I normally write about college or professional sports here but occasionally I pontificate about the outdoor sports like hunting and fishing. Today I want to take a minute to take exception to something I read online from a Weiss Lake page. I have a place on Weiss Lake. Nothing fancy, just a beat up old fish camp with a boat dock.
Today I read on a Facebook page a group calling for all fishermen to release any crappie they catch in late march when the females have eggs in them and are ready to spawn. There were even some wanting it be made illegal to keep crappie caught in late March. Are you kidding me? Really? While I get that this sounds like a noble call at face value, let me explain a few things here. There are two kinds of people fishing for crappie on Weiss Lake for the most part. People who own, rent or least property on the lake with docks to fish from and those who come to the lake with boats to fish the lake. Now, that is not to say that many people with docks do not ALSO have boats and fish from their boats as well. BUT, a lot of the folks with docks spend a lot of time and resources sinking trees or other attractors around their docks for the purpose of crappie fishing from their dock. And many of us can’t even get out boats out of our boat docks in January and February when the bulk of the female crappie are being harvested. While it is possible to catch the occasional crappie from these docks throughout the year, there is actually only a two or three week span when these fish can be caught from the docks in any numbers. That’s right, the last few weeks of March or early April WHEN THE FISH COME IN TO SPAWN.
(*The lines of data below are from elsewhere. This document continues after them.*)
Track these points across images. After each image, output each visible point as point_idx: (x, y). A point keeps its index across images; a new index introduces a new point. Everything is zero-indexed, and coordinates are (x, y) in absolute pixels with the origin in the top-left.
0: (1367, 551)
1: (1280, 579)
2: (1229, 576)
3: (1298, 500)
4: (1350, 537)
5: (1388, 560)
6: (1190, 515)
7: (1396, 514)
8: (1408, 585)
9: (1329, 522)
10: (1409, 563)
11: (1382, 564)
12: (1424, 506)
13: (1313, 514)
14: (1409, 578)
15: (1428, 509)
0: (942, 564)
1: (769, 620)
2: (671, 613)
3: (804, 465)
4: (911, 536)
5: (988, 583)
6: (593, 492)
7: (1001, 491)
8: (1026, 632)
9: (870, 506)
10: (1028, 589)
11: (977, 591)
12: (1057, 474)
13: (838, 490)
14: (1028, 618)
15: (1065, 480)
Many of these people do not live on the lake. They work all week and come to the lake on weekends. Which means they have six to eight days when they are there to fish from their docks and can actually catch crappie. Meanwhile, people come from all over the country on week long vacations throughout late December, January, February and early March and troll for the crappie when they are bunched on ledges preparing to come to the shallows for the spawn in spring. There are also a large number of guides who spend all week taking groups, sometimes two groups in one day out all week long to catch crappie. Before the spawn these people load up on limit after limit of the fish. The bulk of this fishing takes place from late January to mid-March. If you don’t believe just go to Facebook or google Weiss Lake Guides and you will see the pictures and read the descriptions of the limits of fish their customers caught. When the fish start moving into the shallows to spawn these same folks anchor their boats around the trees people have put around their docks and fish all day long. I know, because I’ve gone to my place during the week and watched them. I’m not faulting them as long as they don’t interfere with me when I’m on my dock trying to fish. It’s an open lake so people can fish where they want. Of course, by this point the crappie population has already been dramatically reduced. I only bring this up to make a point.
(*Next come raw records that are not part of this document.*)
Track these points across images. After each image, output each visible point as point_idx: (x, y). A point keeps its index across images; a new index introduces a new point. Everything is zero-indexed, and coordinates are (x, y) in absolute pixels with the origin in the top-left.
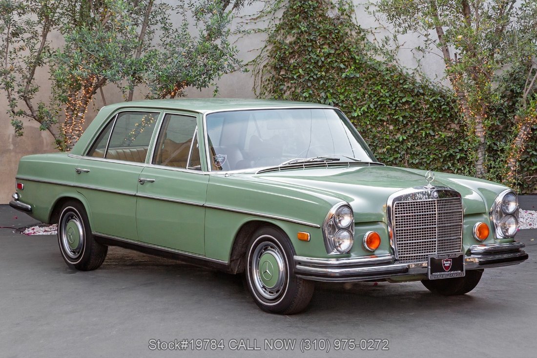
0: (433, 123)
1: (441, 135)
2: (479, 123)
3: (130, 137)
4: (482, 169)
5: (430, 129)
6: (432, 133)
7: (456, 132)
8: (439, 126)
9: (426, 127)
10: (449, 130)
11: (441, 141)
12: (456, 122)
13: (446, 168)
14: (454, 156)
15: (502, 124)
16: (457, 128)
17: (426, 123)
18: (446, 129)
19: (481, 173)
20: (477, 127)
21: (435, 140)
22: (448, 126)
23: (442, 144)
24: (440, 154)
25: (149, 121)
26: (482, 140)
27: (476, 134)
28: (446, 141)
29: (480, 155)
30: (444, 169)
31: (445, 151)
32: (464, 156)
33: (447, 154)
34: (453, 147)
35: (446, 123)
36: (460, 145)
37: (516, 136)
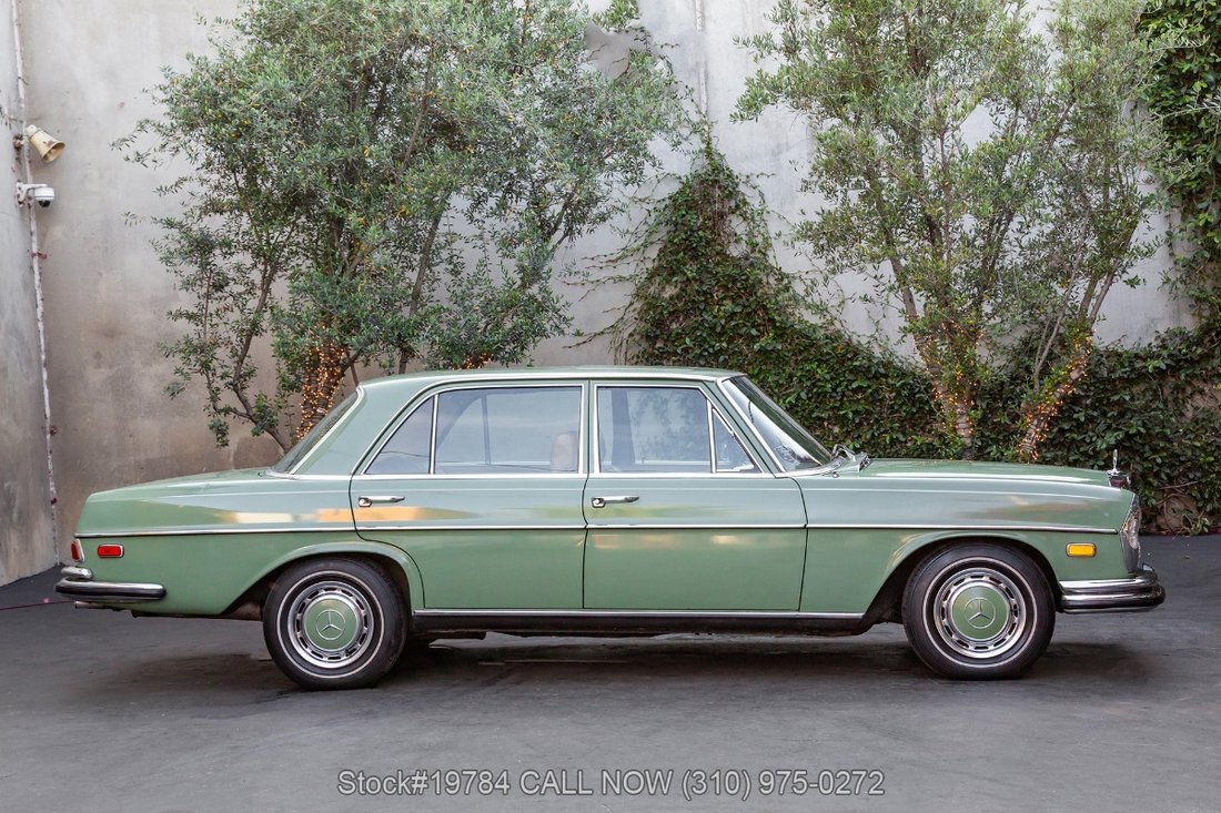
0: (902, 421)
1: (916, 441)
2: (962, 414)
5: (898, 431)
6: (902, 438)
7: (940, 435)
8: (913, 426)
9: (891, 428)
10: (928, 432)
11: (917, 450)
17: (892, 422)
18: (924, 431)
20: (958, 421)
21: (908, 448)
22: (928, 427)
23: (918, 456)
26: (968, 441)
27: (959, 432)
28: (925, 450)
35: (924, 421)
37: (1023, 434)
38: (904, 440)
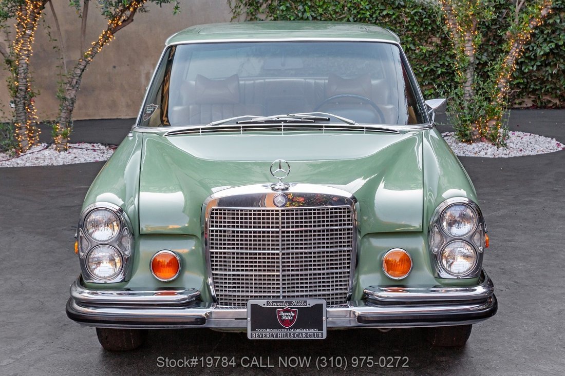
0: (413, 37)
1: (422, 49)
2: (469, 40)
3: (86, 57)
4: (471, 91)
5: (411, 43)
6: (413, 48)
7: (437, 46)
8: (420, 39)
9: (407, 41)
10: (430, 43)
11: (422, 55)
12: (437, 36)
13: (427, 84)
14: (434, 71)
15: (484, 37)
16: (439, 42)
17: (407, 37)
18: (427, 43)
19: (470, 95)
20: (467, 45)
21: (416, 54)
22: (430, 40)
23: (423, 59)
24: (420, 69)
25: (108, 39)
26: (472, 59)
27: (466, 53)
28: (427, 55)
29: (469, 75)
30: (424, 84)
31: (425, 66)
32: (445, 71)
33: (428, 69)
34: (434, 62)
35: (427, 37)
36: (441, 60)
37: (507, 53)
38: (414, 49)
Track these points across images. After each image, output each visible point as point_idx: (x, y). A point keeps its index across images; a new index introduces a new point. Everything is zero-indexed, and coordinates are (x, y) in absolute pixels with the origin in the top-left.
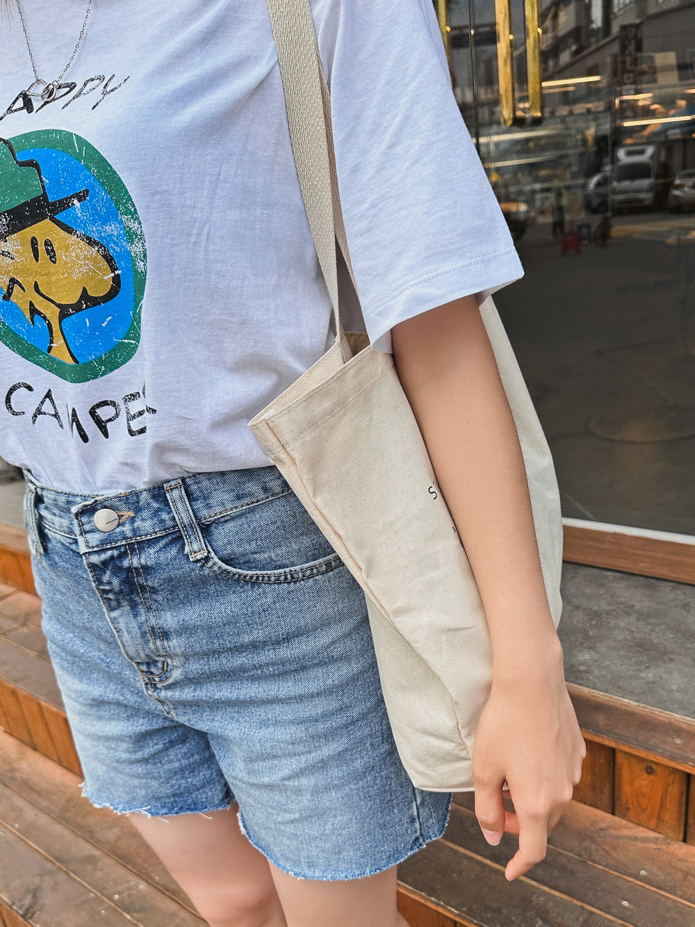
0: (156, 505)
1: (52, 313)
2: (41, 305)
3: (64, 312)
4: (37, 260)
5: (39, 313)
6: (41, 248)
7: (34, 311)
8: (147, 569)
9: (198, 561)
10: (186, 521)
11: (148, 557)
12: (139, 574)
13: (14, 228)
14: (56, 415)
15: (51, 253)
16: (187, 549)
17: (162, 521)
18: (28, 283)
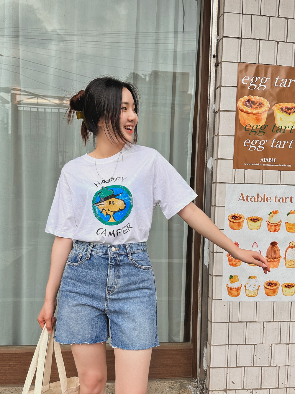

Last spring I fished virtually every weekend during the spring crappie run. The grand total of crappie that I cleaned from everyone who fished my dock for the entire run was 42 fish. The year before I cleaned 47. Most guides clean that many for their customers nearly every day they go out. As do a majority of those who come to lake for vacation. Yes, some of the fish I cleaned had eggs in them. Too bad. They were no more likely to spawn than ANY female crappie caught from a boat for the two months leading up to the spawn. They just got closer to the date. You have no problem with the thousands of female crappie caught by the customers of guides and visitors to the lake but you want me to put back the handful of females I catch from my dock because it happens to be the couple of weeks right before the spawn. I want to point out again for the slow thinkers in the audience that approximately half of the fish kept in the months leading up to the spawn would have ALSO laid eggs if they were released. They weren’t.
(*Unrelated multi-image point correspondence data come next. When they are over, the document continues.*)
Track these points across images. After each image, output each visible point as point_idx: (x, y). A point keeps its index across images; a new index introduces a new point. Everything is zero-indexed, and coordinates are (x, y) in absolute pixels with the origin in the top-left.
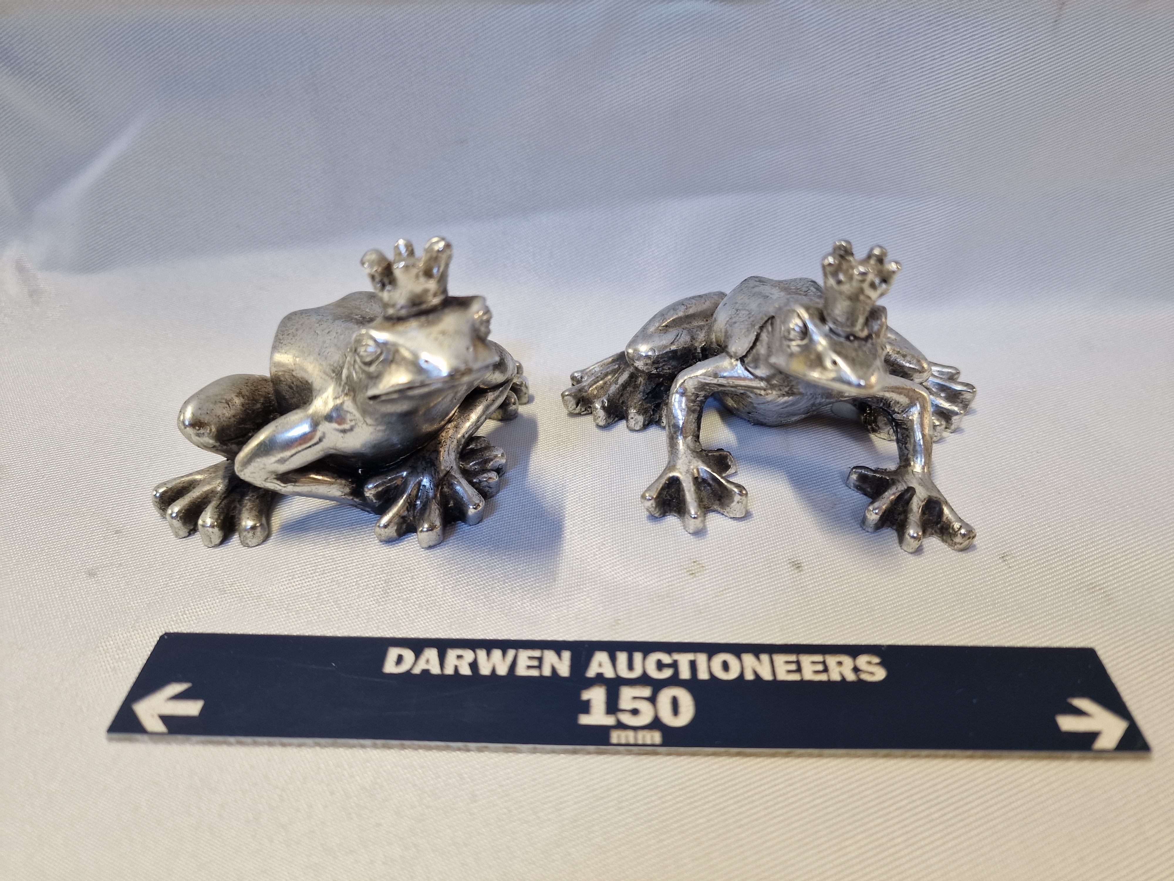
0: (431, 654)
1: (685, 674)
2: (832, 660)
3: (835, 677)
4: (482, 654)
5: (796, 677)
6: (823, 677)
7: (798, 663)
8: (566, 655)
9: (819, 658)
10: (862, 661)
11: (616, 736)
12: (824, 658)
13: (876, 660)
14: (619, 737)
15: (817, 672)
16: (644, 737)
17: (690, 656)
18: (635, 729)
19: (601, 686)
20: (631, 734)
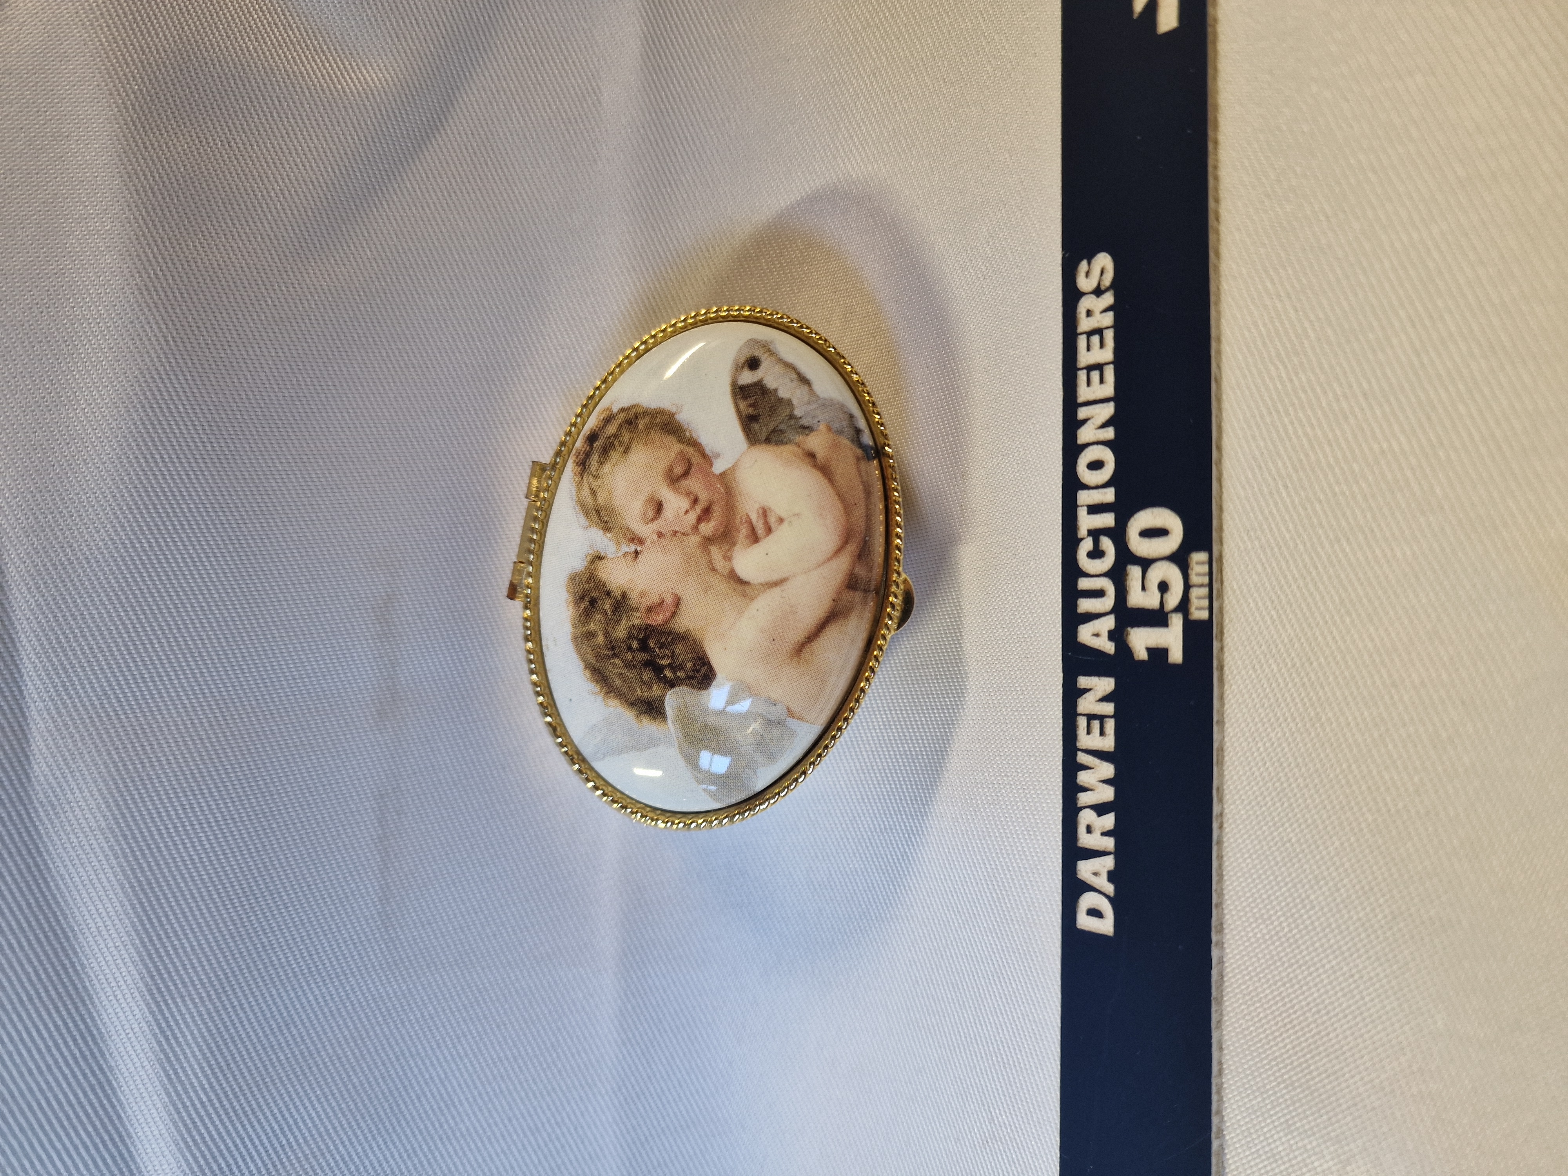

Telling people that fish their docks that they shouldn’t keep crappie caught the ONLY time they can really catch crappie from their dock is unrealistic and in my opinion asinine. It’s well intended but poorly thought out. If you want to protect the numbers of crappie in Weiss Lake you WILL NOT succeed by trying to get people to release females with eggs. The ONLY way to retain crappie numbers would be to reduce the creel limit year-round. It is currently 30, reduce it to 20 and enforce it and you will maintain higher crappie populations on the lake. Of course, nobody wants to do that because it might have a detrimental effect financially on the guides, hotels, bait shops and restaurants in the area. Fine, but don’t come to me and tell me I shouldn’t keep the few dozen crappie I clean every year while ignoring the thousands of females caught and harvested by boaters in the two months leading up to the spawn. This is like telling hunters they cannot shoot any does after the rut because they are probably pregnant. It is a senseless effort that makes you feel like you are doing something but will have minimal if any effect on the overall population. Nor do I think it is fair. That’s my opinion. You are welcome to disagree but I will not be throwing back crappie just because they look like they might have eggs in them.